Her 10 tomato cradles generated so many queries and comments that she decided to purchase six more. She’s given that half-dozen away to friends and family members.

“I’ve been quite pleased. I would recommend them to anyone,” she says.

That’s exactly what Tim Lien loves to hear. Lien builds the cradles, based on prototypes made by his own father in the 1970s.

Now, with more people gardening to cut down on grocery bills, Lien hopes the time is ripe for the TC Tomato Cradle.

“It would almost take a tornado to knock these over,” the Barnesville, Minn., man says of the cradles. “They work. That’s the bottom line.”

Dad’s, uncle’s brainchild

Indirectly, Lien owes his invention to his dad, Alfred, his Uncle Norman and his wife of four years, Cassie.

It was Cassie who got him to plow up some turf in the backyard for a small vegetable garden several years ago. Before long, Tim took over the vegetable garden while she maintained the flower beds.

They loved to raise tomatoes for freezing and canning. Still, Tim was dissatisfied with the tomato cages on the market.

“If the wind doesn’t knock them over, the size of the plant will,” he says. “And most you have to throw away after a few years.”

In search of a better alternative to wire cages, he dug out the four wooden cradles that his dad and uncle had designed and built 30-some years ago.

The cradles had grown pretty dilapidated over the years. So Tim used them as a guide to build his own replicas from pieces of lath and furring strips in the summer of ’09.

The framework of the cradles is formed by four furring strips nailed to form two X-shaped legs. They measure about 3 feet high and 2½ feet wide when open. Each cradle folds into compact, stackable pallets, about 4 inches thick.

They can be placed over any vine-producing plant while it’s still small. As the plant grows, its vines will be supported by the crib-like top of the wooden structure.

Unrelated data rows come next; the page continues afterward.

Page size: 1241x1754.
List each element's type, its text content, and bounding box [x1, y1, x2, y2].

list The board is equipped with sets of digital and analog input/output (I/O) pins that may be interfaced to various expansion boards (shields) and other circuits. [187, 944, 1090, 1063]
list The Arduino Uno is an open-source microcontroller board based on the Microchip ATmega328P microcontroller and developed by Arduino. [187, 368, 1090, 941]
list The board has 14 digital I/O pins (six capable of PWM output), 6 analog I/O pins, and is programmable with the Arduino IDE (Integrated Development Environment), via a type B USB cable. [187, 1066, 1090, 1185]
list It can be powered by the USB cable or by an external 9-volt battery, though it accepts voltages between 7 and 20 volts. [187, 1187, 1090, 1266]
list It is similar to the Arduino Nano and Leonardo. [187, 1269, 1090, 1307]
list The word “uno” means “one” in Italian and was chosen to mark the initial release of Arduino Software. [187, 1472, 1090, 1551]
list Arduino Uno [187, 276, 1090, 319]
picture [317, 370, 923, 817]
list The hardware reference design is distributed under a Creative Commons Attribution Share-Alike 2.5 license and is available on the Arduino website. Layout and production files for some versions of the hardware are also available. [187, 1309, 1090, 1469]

Cassie thought the cradles were unique enough to sell, but Tim shrugged it off as a loving wife’s enthusiasm. Then he placed the cradles in their yard. Almost immediately, neighbors began asking about them.

Several echoed Cassie’s sentiments: that the cradles should be marketed.

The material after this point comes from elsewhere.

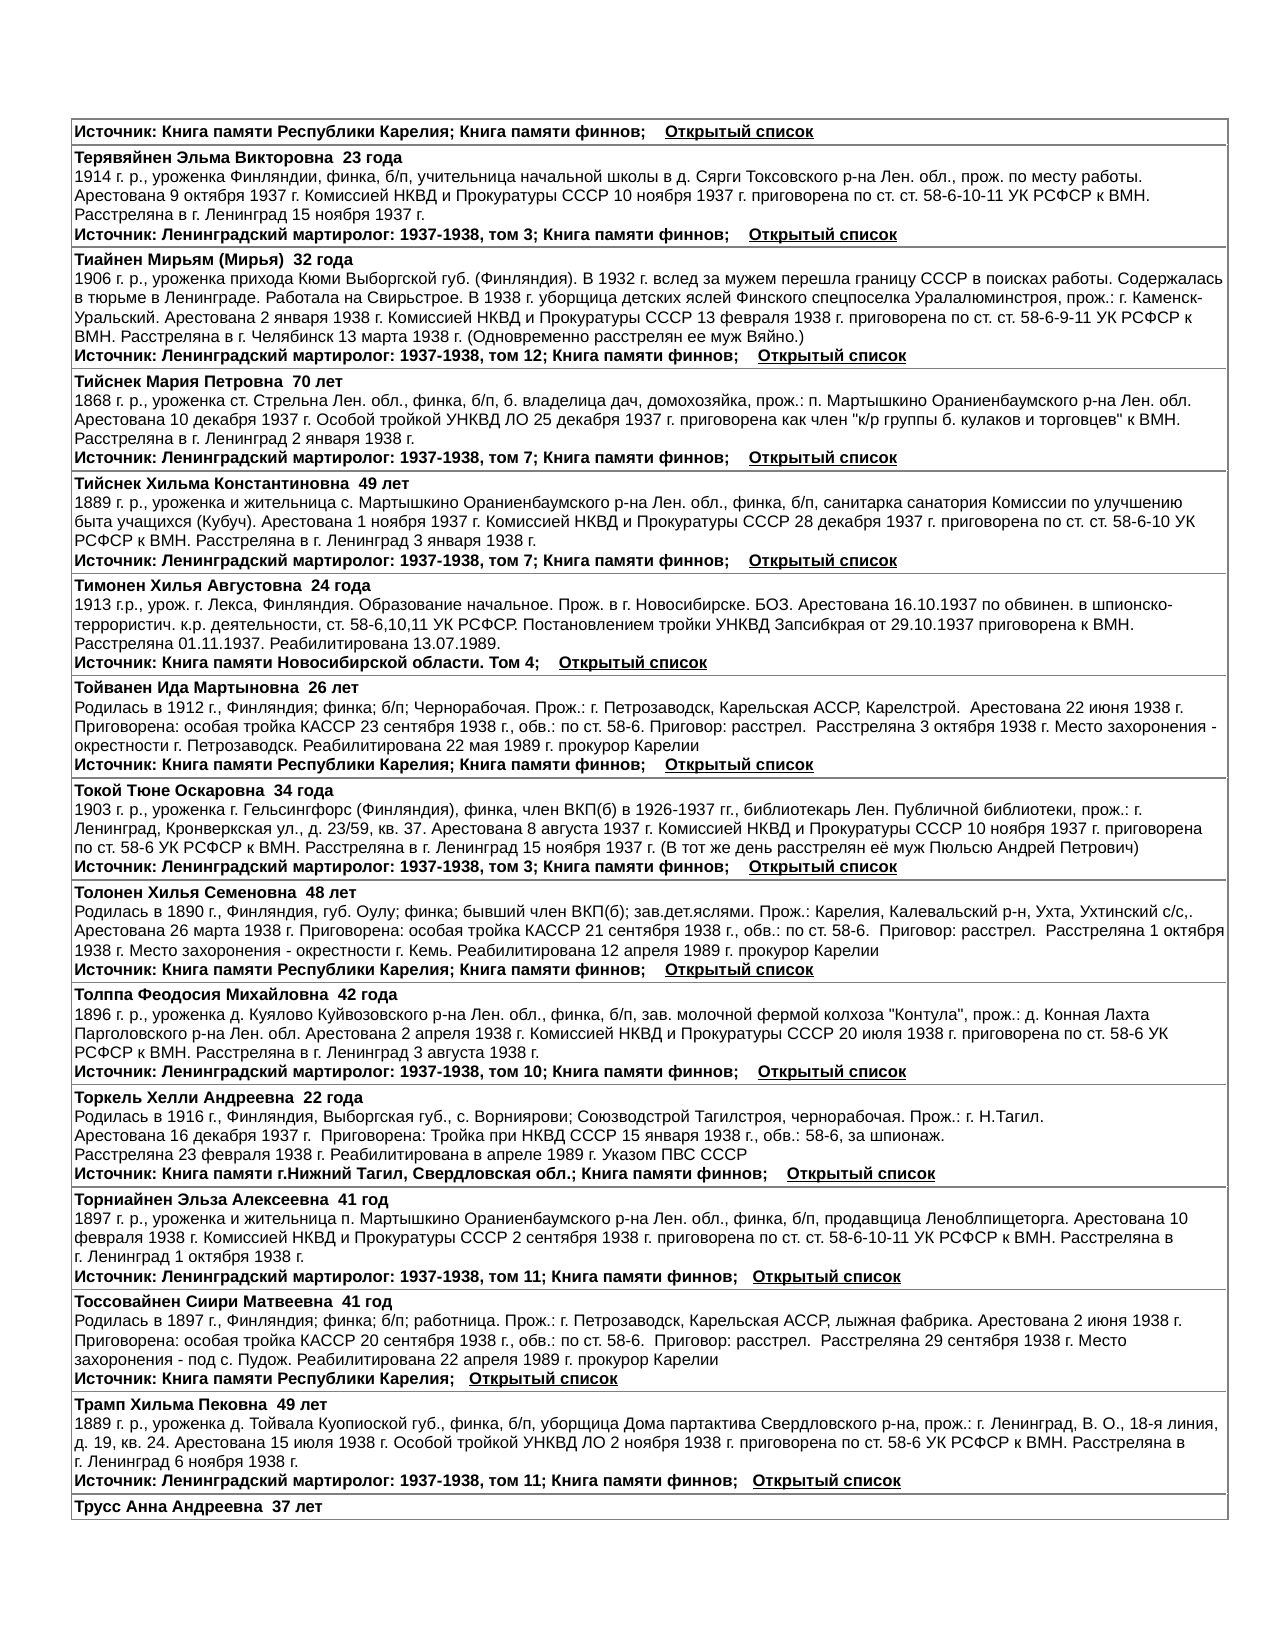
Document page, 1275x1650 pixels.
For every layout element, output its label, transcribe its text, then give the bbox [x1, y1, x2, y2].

The couple thought it might be worth a try. Tim’s job at a concrete block plant requires a lot of physical labor, and he knows he can’t do it forever.

“I just turned 50 in March and Cassie is 48, so we thought why not? I’d rather that we try it than wonder what if?” he says.

Patent pending

The Liens are now in the process of patenting the cradles.

Since this spring, they’ve sold 200 of the tomato supports through newspaper ads and small, local greenhouses. They’ve netted about $1,000 in sales – an amount that’s exceeded their expectations.

Cassie says they’d be content to pay off the $10,000 loan they borrowed for patenting and marketing costs.

But if business continues to grow, Tim may have to move his one-man basement operation to a large-scale assembly line. He’s thought about approaching Productive Alternatives, an agency that employs disabled workers for manufacturing jobs.

Nick Bruneau, a manager at Breckendale Flower Farm in Breckenridge, Minn., believes the Tomato Cradle has growth potential.

Bruneau says he sold 23 of the cradles at his greenhouse in a month.

“They sold really well,” he says. “I think it’s a great idea.”

Breckendale’s owner was impressed enough by the product to say he wanted to carry it in another greenhouse he owns in Minnetonka, Minn., next year, Bruneau says.

And the Liens are already thinking of ways to expand the cradle’s uses. They believe it will also work for cucumbers and pepper plants.

“They’ll work for any viney thing,” Tim says. “They’re not just for tomatoes anymore.”